I could just to see if it would work. I have another TIVOHD here with the old drive in it. if I get some spare time I will run it though the gambit. If you did it let me know.


----------



## entropy

Grr, now they're $99 each if you buy two. :-(

I would really like to know if this drive works in the Series 3... I know you have an HD but I'm still curious to know if it works. In order to max out a S3, I need a 1.5T drive, and there aren't many of those.


----------



## GapGrin

The Samsung HD103SI can indeed be made to work in an HD Tivo. I just finished upgrading my HD with 2 Samsung HD103SI 1TB Drives, for a total of 2 TB, and so far is working like a champ.

Not to say it was quick. But that's because I'm a perfectionist, because I researched the snot out of it on this forum (thank you to ALL who have posted, it was invaluable), and because I didn't have all the right tools when I started.

As a synopsis for anyone who wants to try it (full instructions are at the beginning of this FAQ), I had to download the Samsung utility to change the drive to 1.5Gb mode to get it to be recognized on my SATA adapter, where I also changed the setting to Quiet mode to reduce noise and power consumption. I then used WinMFS to copy from the original WD 160GB to one of the Samsungs, then connected the other Samsung back up and used MFSAdd (from the WinMFS program) to marry the secondary disk. Afterward, I used the Sammy utility to change back to the 3.0 Gbit mode on both drives, and mounted back in the HD box.

Another pitfall is that the PC I was using at first didn't recognize the drives at all on the built-in SATA; this was due to being in 3.0 Gb mode. After finally getting that sorted out at 3am, it turned out the BIOS was too old and couldn't read past 136GB. Grrr. Had to go to work at 7 so got some sleep, went and got an internal SATA card at lunch, and then added to another newer machine to be able to have 2 SATA drives connected at once. The Samsung Utility has an ISO image available to burn to a CD to make a Boot CD. This proved necessary to change the UDMA settings to 1.5Gb. (A good utility for burning the CD is ImgBurn software, open source.)

I used 2 twin drives and converted the second drive to an internal drive, (using the wonderful post by Ckought in post 7348722) together as conjoined twins. What was different than I have seen here, is that I needed to make a bracket to join the drives.

Because the Samsung drives aren't made quite like the WD drives for clearance to turn the second stud in to screw the drives to each other, I fashioned a bracket out of 2 steel shelf brackets (the kind that slide into a track on the wall) which I drilled to create a mounting plate to join the drives. This method, in conjunction with cutting a 6-32 machine screw to about 3/8" to join the drives at the middle, provided more than enough substance to provide a good vibration free mounting. Steel is preferred over Aluminum, which could bend and short out the drives. (Might be a good idea to wrap with a layer or electrical tape just in case.)

If anyone wants to create these types of brackets, the distance between holes across a drive is 3.75", then 0.25" to the next hole, and another 3.75" to the other side of the other drive. So the holes are at 0", 3.75", 4.0", 7.75" from the first hole. If you use 2 brackets (trimmed down with a hacksaw to about 8.25" long each) all you need to do is scribe a line down the center of each one with a utility knife to use as a guide to line the holes up with one another. a 9/64" drill works fine if you are precise with a center punch and drill press, or you may want to use 5/32" if you want some play to work with.

**COLLECTED MATERIAL**.
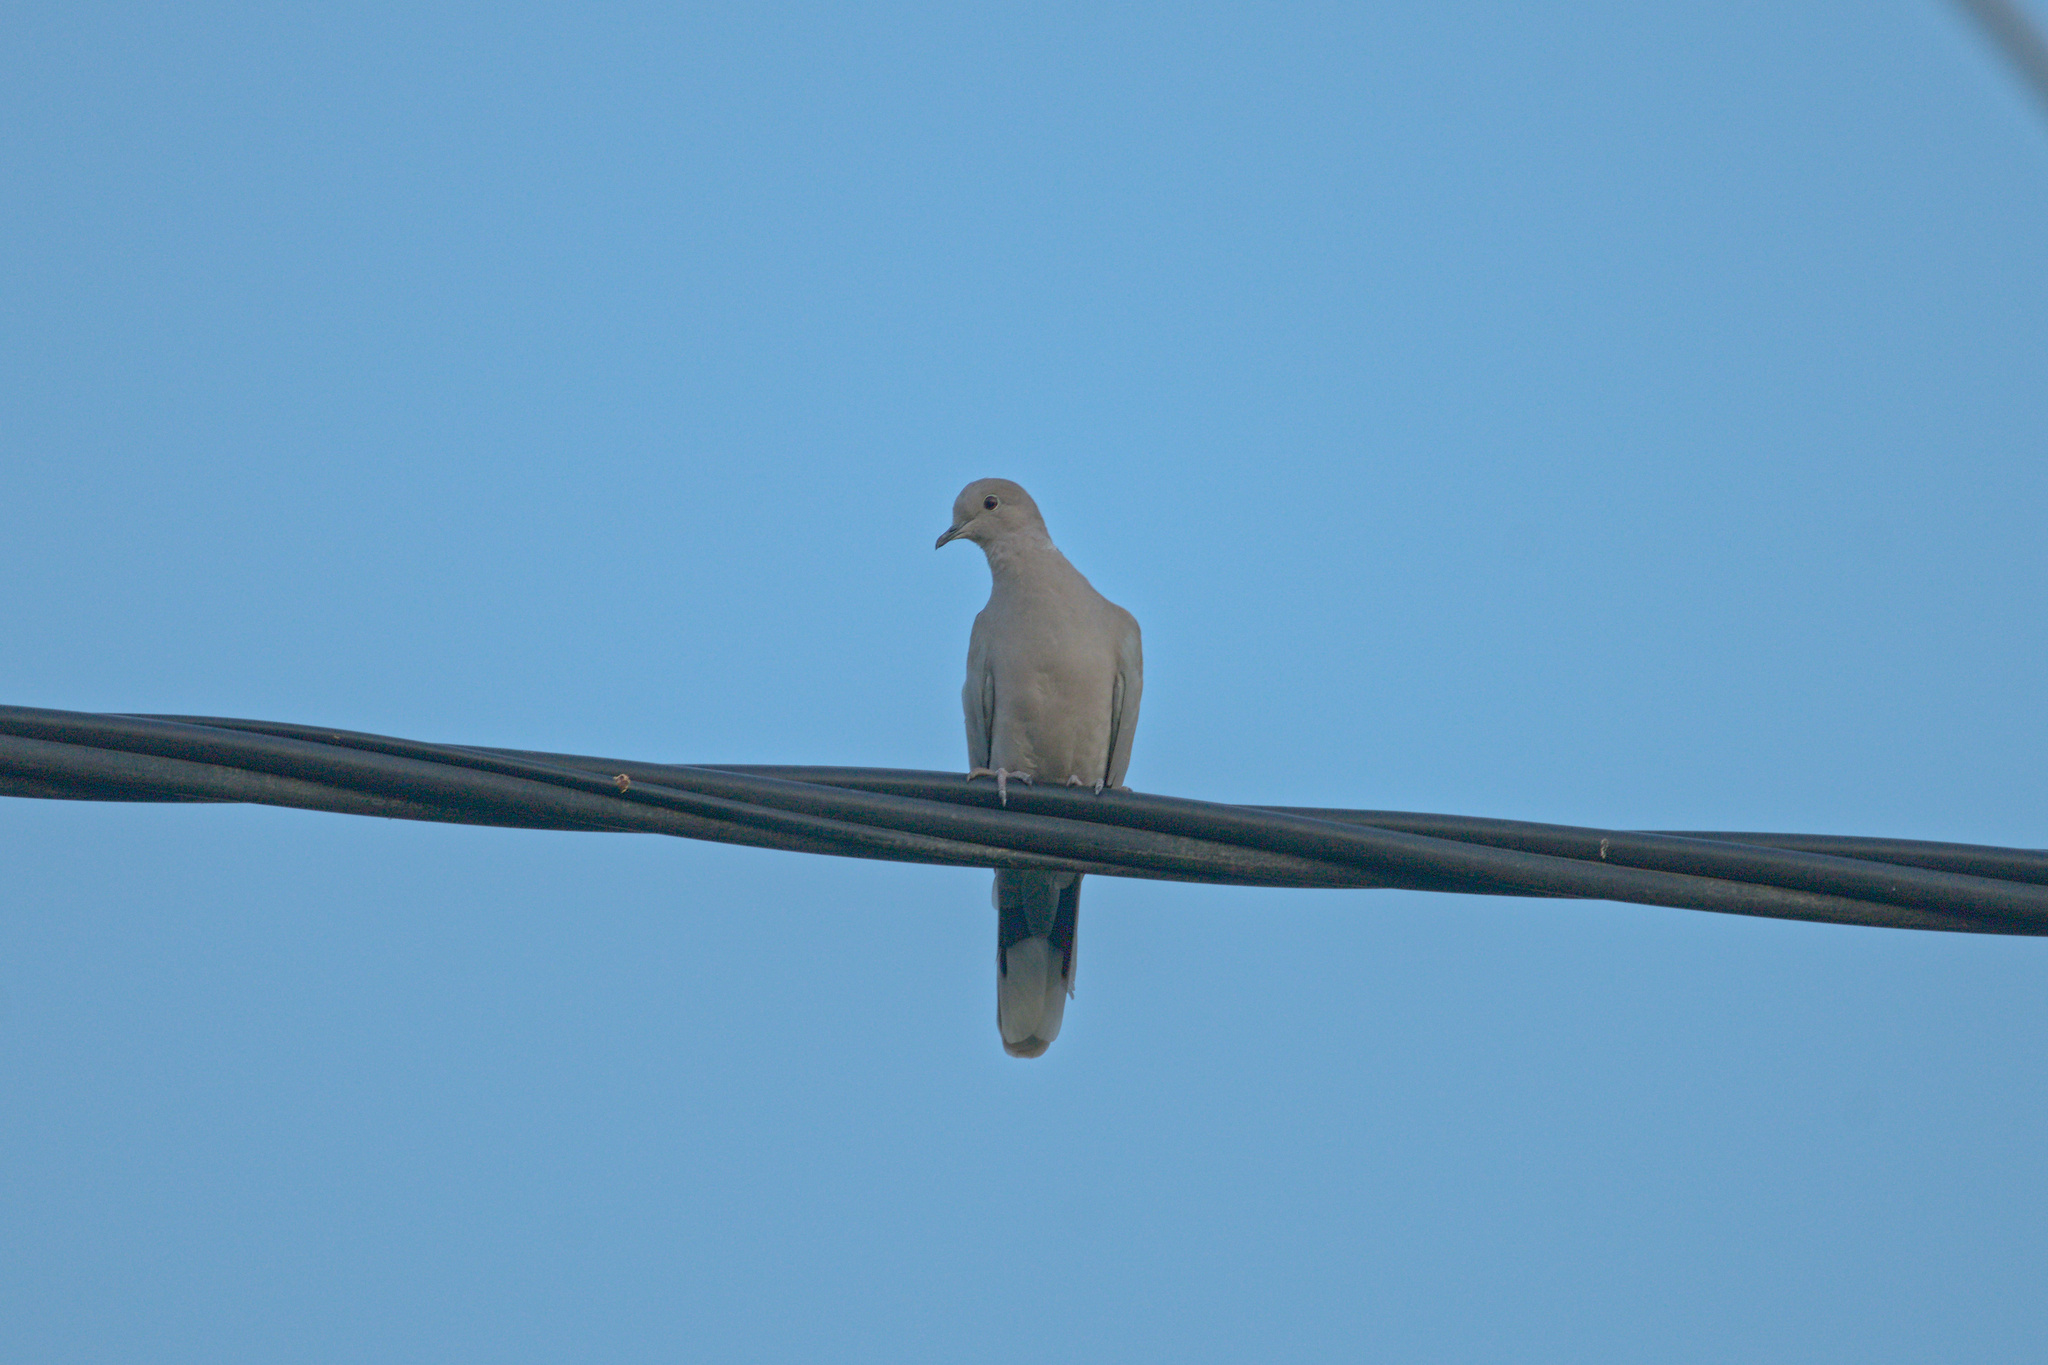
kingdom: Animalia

**EXERCISES TO COMPLETE**.
a - Do the following statements agree with the TiVo upgrade thread? Answer yes or no for each, and quote the words of the thread that decide it.
(i) GapGrin used WinMFS to copy from the original WD 160GB drive to one of the Samsung drives.
(ii) Aluminum is preferred over steel for the bracket joining the drives.
(iii) The BIOS of the first PC could read the full capacity of the drives.
b - Can you reproduce, word for word, the part of the TiVo upgrade thread between "As a synopsis" and "the HD box.", inclusive?

**RESULTS FOR THE EXERCISE**.
a -
(i) Yes: "I then used WinMFS to copy from the original WD 160GB to one of the Samsungs"
(ii) No: "Steel is preferred over Aluminum, which could bend and short out the drives."
(iii) No: "the BIOS was too old and couldn't read past 136GB"

b -
As a synopsis for anyone who wants to try it (full instructions are at the beginning of this FAQ), I had to download the Samsung utility to change the drive to 1.5Gb mode to get it to be recognized on my SATA adapter, where I also changed the setting to Quiet mode to reduce noise and power consumption. I then used WinMFS to copy from the original WD 160GB to one of the Samsungs, then connected the other Samsung back up and used MFSAdd (from the WinMFS program) to marry the secondary disk. Afterward, I used the Sammy utility to change back to the 3.0 Gbit mode on both drives, and mounted back in the HD box.